++++ DATASET RECORDS

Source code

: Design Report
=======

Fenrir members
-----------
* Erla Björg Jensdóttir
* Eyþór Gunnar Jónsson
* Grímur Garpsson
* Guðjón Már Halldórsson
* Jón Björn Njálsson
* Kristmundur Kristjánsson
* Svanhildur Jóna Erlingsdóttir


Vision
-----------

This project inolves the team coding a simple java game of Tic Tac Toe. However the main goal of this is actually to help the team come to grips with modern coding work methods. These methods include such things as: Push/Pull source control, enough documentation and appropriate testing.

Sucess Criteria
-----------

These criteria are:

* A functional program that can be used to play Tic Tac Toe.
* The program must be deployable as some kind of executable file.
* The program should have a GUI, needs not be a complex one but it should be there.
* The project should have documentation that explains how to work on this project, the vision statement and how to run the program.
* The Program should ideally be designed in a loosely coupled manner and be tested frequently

++++++++

__DESCRIPTION OF THE TASK__.
Can you swap each "Tic Tac Toe" in the material above for "Noughts and Crosses" and return the lines with nothing else altered?

__ANSWER TO THIS TASK__.
Source code

: Design Report
=======

Fenrir members
-----------
* Erla Björg Jensdóttir
* Eyþór Gunnar Jónsson
* Grímur Garpsson
* Guðjón Már Halldórsson
* Jón Björn Njálsson
* Kristmundur Kristjánsson
* Svanhildur Jóna Erlingsdóttir


Vision
-----------

This project inolves the team coding a simple java game of Noughts and Crosses. However the main goal of this is actually to help the team come to grips with modern coding work methods. These methods include such things as: Push/Pull source control, enough documentation and appropriate testing.

Sucess Criteria
-----------

These criteria are:

* A functional program that can be used to play Noughts and Crosses.
* The program must be deployable as some kind of executable file.
* The program should have a GUI, needs not be a complex one but it should be there.
* The project should have documentation that explains how to work on this project, the vision statement and how to run the program.
* The Program should ideally be designed in a loosely coupled manner and be tested frequently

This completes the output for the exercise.